Dr Rowlands raises an important question, triggered by homicide data in my recent paper on the effect of September 11 on suicide and homicide in England and Wales. He argues that when tackling violence in our society, the current Government may plan services on the basis of information that is misleading and flawed.
The data used in my paper - in excess of 130 000 unnatural deaths (E950–959 and E980–989, excluding E988.8) - were obtained from the ONS in 2002 then updated in 2003; 7400 of these deaths were classed by the ONS as manslaughter and unlawful killing (homicide; ICD–9 E969).

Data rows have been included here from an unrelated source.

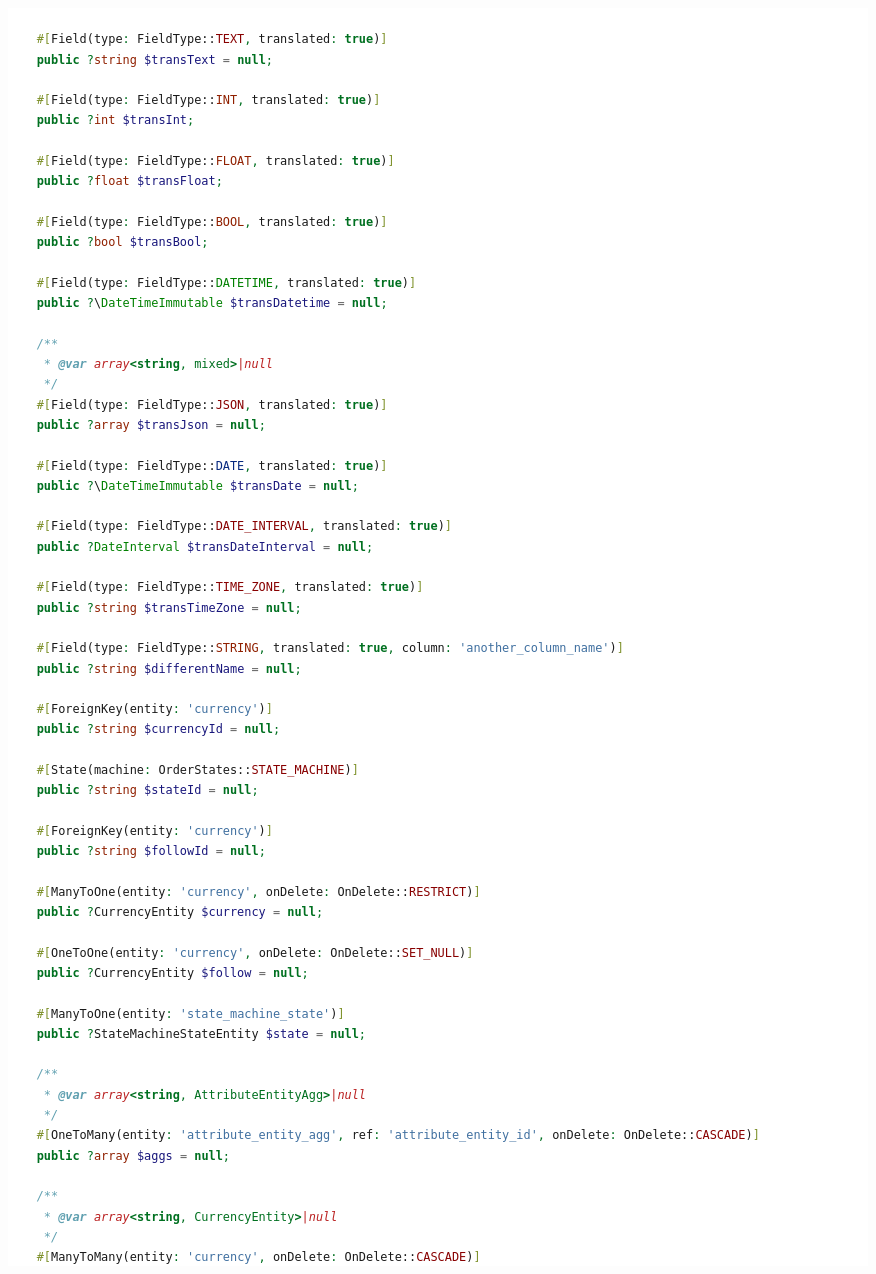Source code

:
 ```php

    #[Field(type: FieldType::TEXT, translated: true)]
    public ?string $transText = null;

    #[Field(type: FieldType::INT, translated: true)]
    public ?int $transInt;

    #[Field(type: FieldType::FLOAT, translated: true)]
    public ?float $transFloat;

    #[Field(type: FieldType::BOOL, translated: true)]
    public ?bool $transBool;

    #[Field(type: FieldType::DATETIME, translated: true)]
    public ?\DateTimeImmutable $transDatetime = null;

    /**
     * @var array<string, mixed>|null
     */
    #[Field(type: FieldType::JSON, translated: true)]
    public ?array $transJson = null;

    #[Field(type: FieldType::DATE, translated: true)]
    public ?\DateTimeImmutable $transDate = null;

    #[Field(type: FieldType::DATE_INTERVAL, translated: true)]
    public ?DateInterval $transDateInterval = null;

    #[Field(type: FieldType::TIME_ZONE, translated: true)]
    public ?string $transTimeZone = null;

    #[Field(type: FieldType::STRING, translated: true, column: 'another_column_name')]
    public ?string $differentName = null;

    #[ForeignKey(entity: 'currency')]
    public ?string $currencyId = null;

    #[State(machine: OrderStates::STATE_MACHINE)]
    public ?string $stateId = null;

    #[ForeignKey(entity: 'currency')]
    public ?string $followId = null;

    #[ManyToOne(entity: 'currency', onDelete: OnDelete::RESTRICT)]
    public ?CurrencyEntity $currency = null;

    #[OneToOne(entity: 'currency', onDelete: OnDelete::SET_NULL)]
    public ?CurrencyEntity $follow = null;

    #[ManyToOne(entity: 'state_machine_state')]
    public ?StateMachineStateEntity $state = null;

    /**
     * @var array<string, AttributeEntityAgg>|null
     */
    #[OneToMany(entity: 'attribute_entity_agg', ref: 'attribute_entity_id', onDelete: OnDelete::CASCADE)]
    public ?array $aggs = null;

    /**
     * @var array<string, CurrencyEntity>|null
     */
    #[ManyToMany(entity: 'currency', onDelete: OnDelete::CASCADE)]
```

It was clearly pointed out in my paper that routinely collected data was a major limitation of the study, but I had to accept the nationally collected data from ONS as reliable and as complete as possible. It should be pointed out that before 1993, ONS data were based on year of registration of death but the data that were actually used in the analysis relating to September 11 related to the year when suicide and homicide occurred.
The paper made no reference whatsoever, implicitly or explicitly, to homicide trends in England and Wales since 1979. The only comment about trends in homicide was made in relation to seasonal variations to show that the reduction in homicide noted after August was not related to the events of September 11 but merely represented some seasonal pattern. The higher homicide figures that Dr Rowlands quoted may have been, as he rightly pointed out, the result of notification of deaths that actually occurred in earlier years.
Dr Rowlands has used the paper to make a political point about ‘a Government currently determined to medicalise violence’. I fail to see the relevance of his otherwise valid comment to this paper, the first and so far the only available literature on the effect of September 11 on suicide and homicide in countries other than the USA.